Is it possible to call the hosted text-generation APIs in such a way as to get low-latency partial streaming results, without having to wait for the full completion to be returned as JSON?

OpenAI has a stream parameter, documented here:

And InferKit has a streamResponse parameter, documented here:

https://inferkit.com/docs/api/generation

But I can’t find anything similar in the Huggingface API docs:

Based on the lack of response, I’m assuming this isn’t currently possible with the hosted Huggingface APIs. Is this the kind of thing that might easily be implemented, if I file a feature-request ticket on the github project?

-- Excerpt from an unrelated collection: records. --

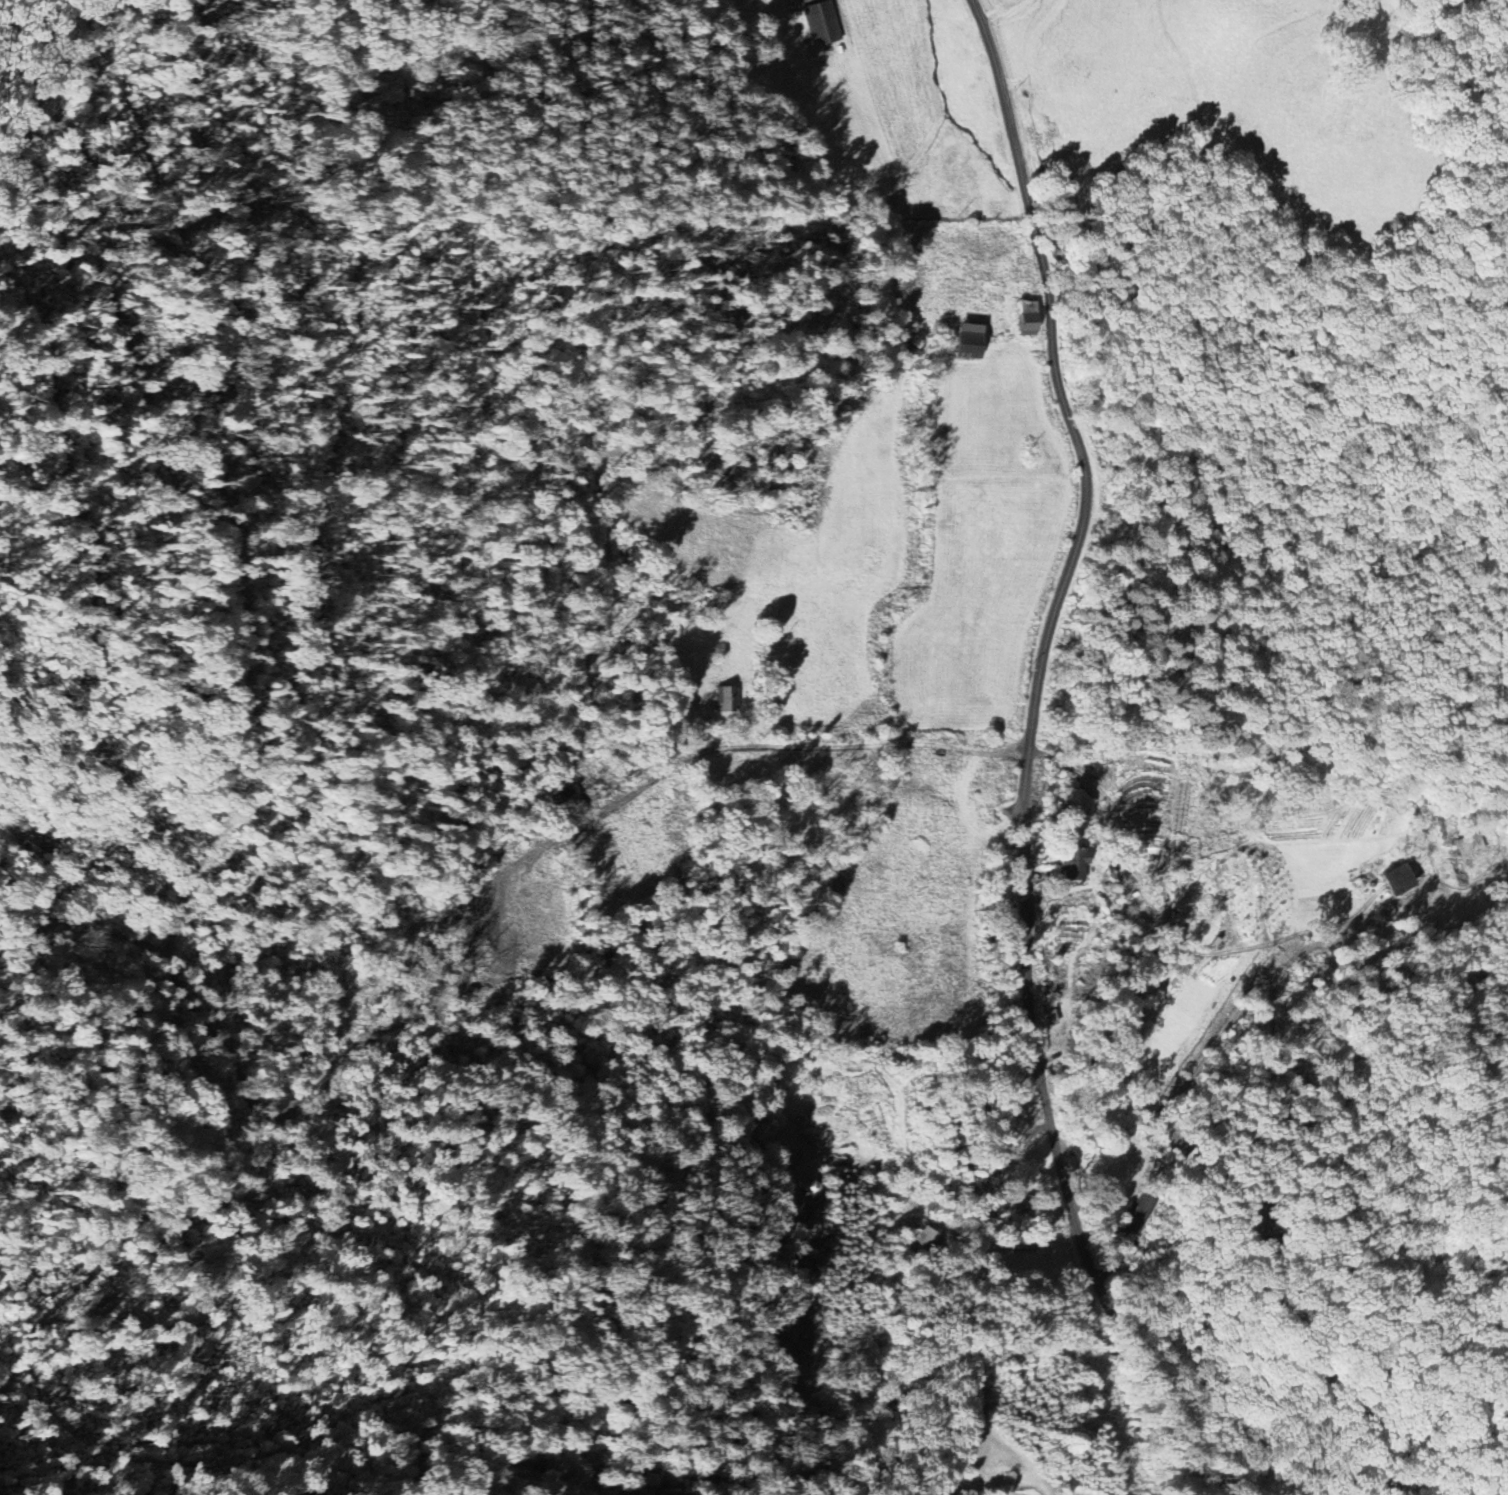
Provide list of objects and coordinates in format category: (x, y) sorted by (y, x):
building: (820, 23)
road: (1011, 131)
building: (1026, 321)
building: (967, 341)
road: (1084, 505)
building: (725, 698)
building: (561, 795)
building: (1469, 845)
building: (1073, 863)
building: (1396, 879)
road: (1170, 927)
road: (1029, 973)
building: (1069, 1164)
road: (934, 1190)
building: (920, 1243)
road: (1134, 1348)

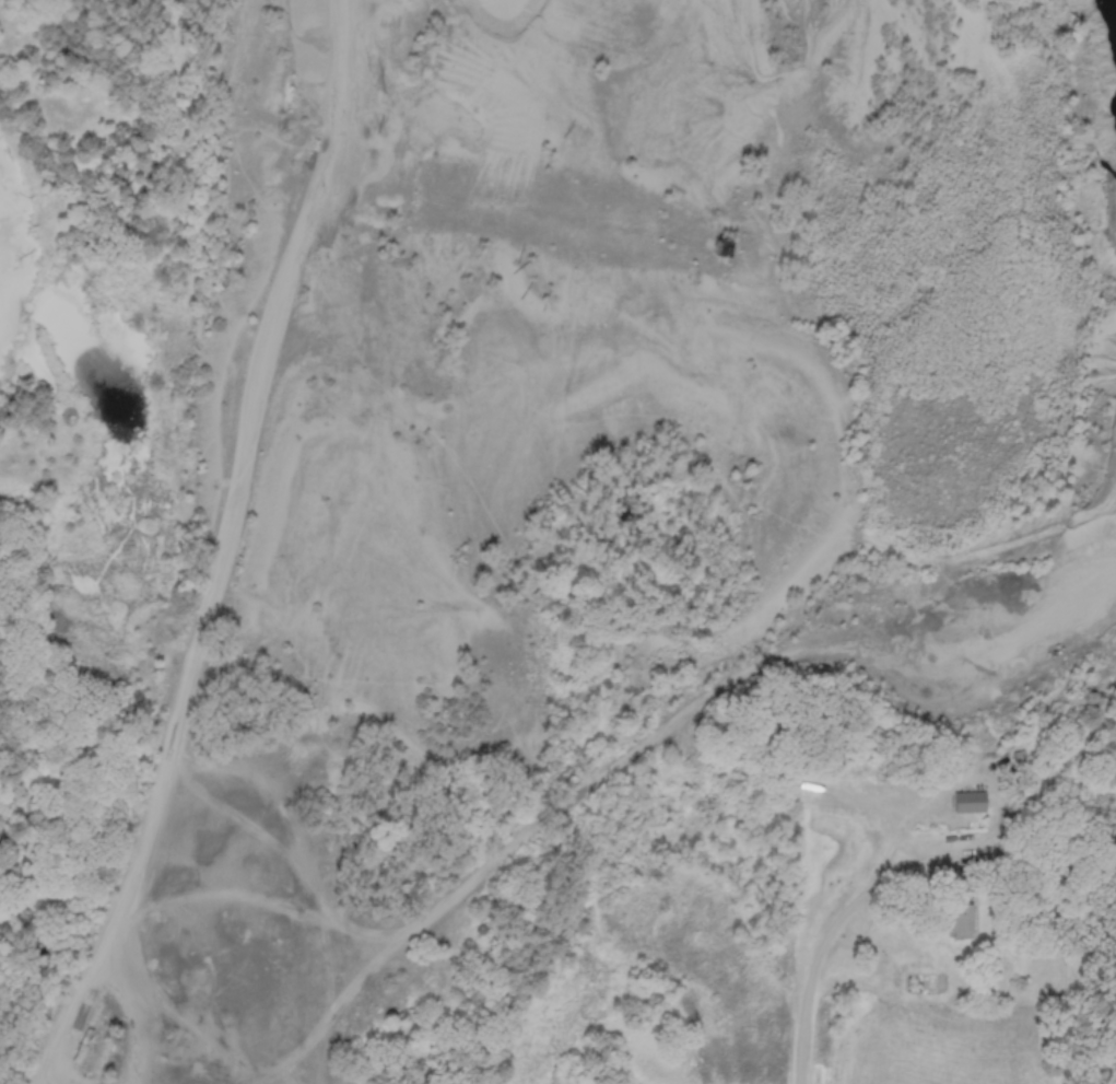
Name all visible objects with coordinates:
building: (970, 804)
building: (966, 923)
road: (842, 928)
building: (88, 1047)
building: (103, 1062)

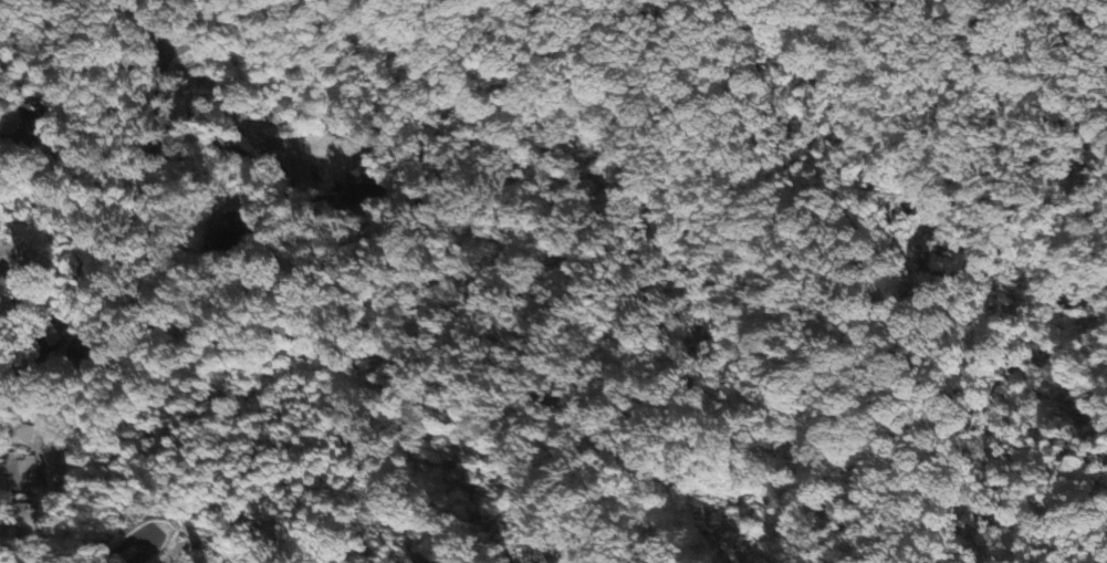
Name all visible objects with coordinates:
road: (152, 24)
road: (199, 34)
road: (197, 153)
building: (10, 300)
road: (51, 499)
building: (30, 524)

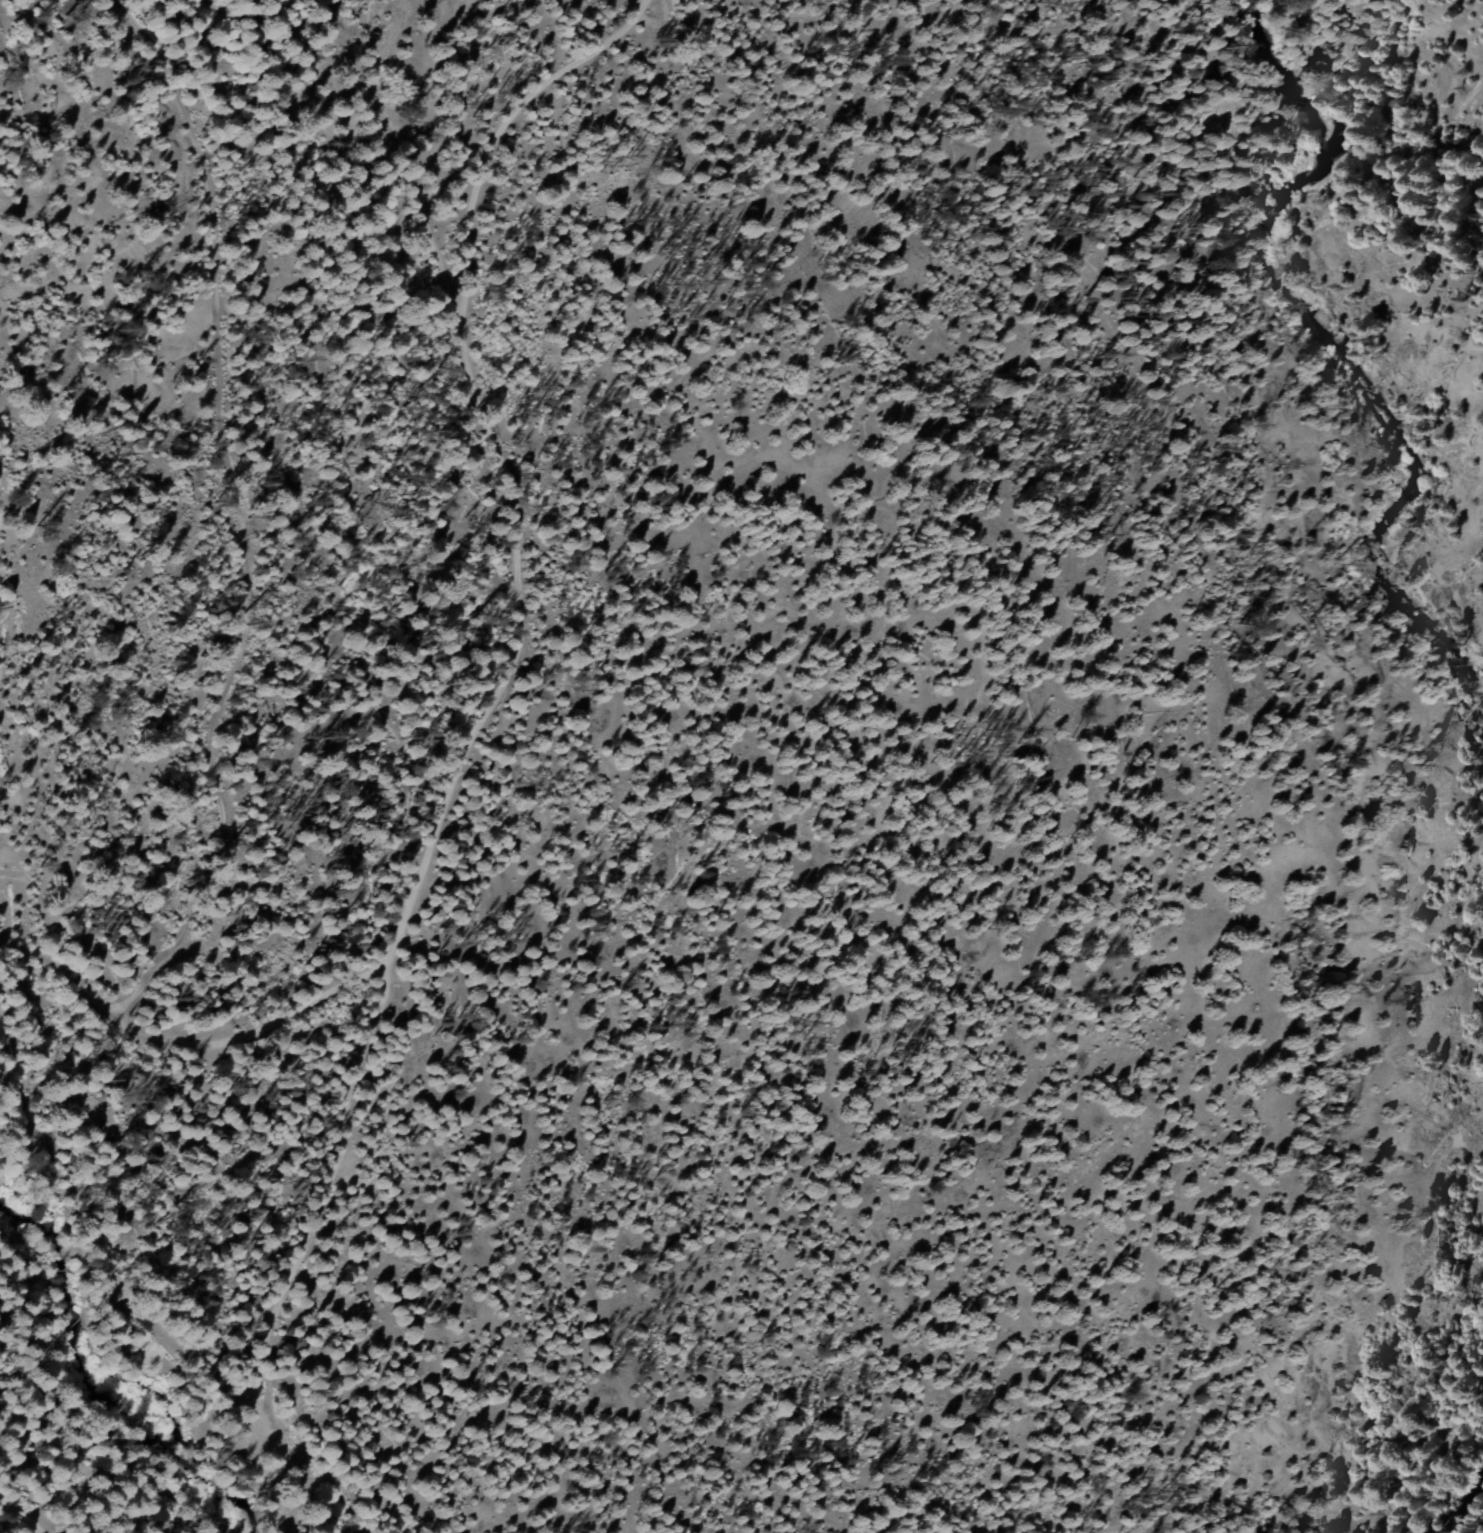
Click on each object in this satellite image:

Hey @benjismith. Sorry for the slow response. The API has support for streaming as documented here: Parallelism and batch jobs — Api inference documentation. It has a small example that we hope helps you.

cc @Narsil

Hi @benjismith,

For long generation, we currently don’t have a chunking option like InferKit seems to propose.
What we do have is a parameter max_time to limit the time of the in flight request (since latency seems to depend on actual usage and user, if you’re doing live suggestions, then time to the first suggestion is really important).

The streaming mentioned by @osanseviero is another option, but more fit for “batch-like” jobs, where you want to feed a GPU and you are not as latency sensitive (so you can send all your work at once, and just wait for the answers).
If I understand correctly, for long generation this would not be the case since every new generation would depend on the previously generated token. Yet definitely a viable option.

Here is an example of how that would work in Python:

import json
import os

import requests

API_TOKEN = os.getenv("HF_API_TOKEN")
headers = {"Authorization": f"Bearer {API_TOKEN}"}
API_URL = "https://api-inference.huggingface.co/models/gpt2"


def streaming(payload):

    inputs = ""
    for i in range(10):
        data = json.dumps(payload)
        response = requests.request("POST", API_URL, headers=headers, data=data)
        return_data = json.loads(response.content.decode("utf-8"))
        inputs = return_data[0]["generated_text"]
        payload["inputs"] += inputs
        print("---" * 20)
        print(payload["inputs"])
        print("---" * 20)


streaming(
    {
        "inputs": "The answer to the universe is",
        "parameters": {"max_time": 1, "return_full_text": False},
    }
)

Would something like that be viable ?

Thanks for the responses, @Narsil and @osanseviero!

I’m integrating the HF text-generation API into a word-processor, and it would be a nice user experience if the tokens could be streamed directly into the client.

Right now, if I’m generating 100 tokens, it might take 10 seconds to complete the task. And the user has to sit and wait the full duration before they can see any results at all. But it probably takes less than 1 second to generate the first token, and each subsequent token probably takes only a few milliseconds to generate… There’s no need to wait for the last token to arrive before showing the first one, so it would be great if the tokens could stream.

Here’s how OpenAI does it…

streaming-tokens

I understand the underlying model class has a generate method, that returns one or more output sequences. But how difficult would it be to have a generateAndStream method, that takes an output stream as an argument, and writes tokens into that stream?

At any rate, if I wanted to file an enhancement request in a github ticket for something like this, should I create it in the transformers project, or the huggingface_hub project?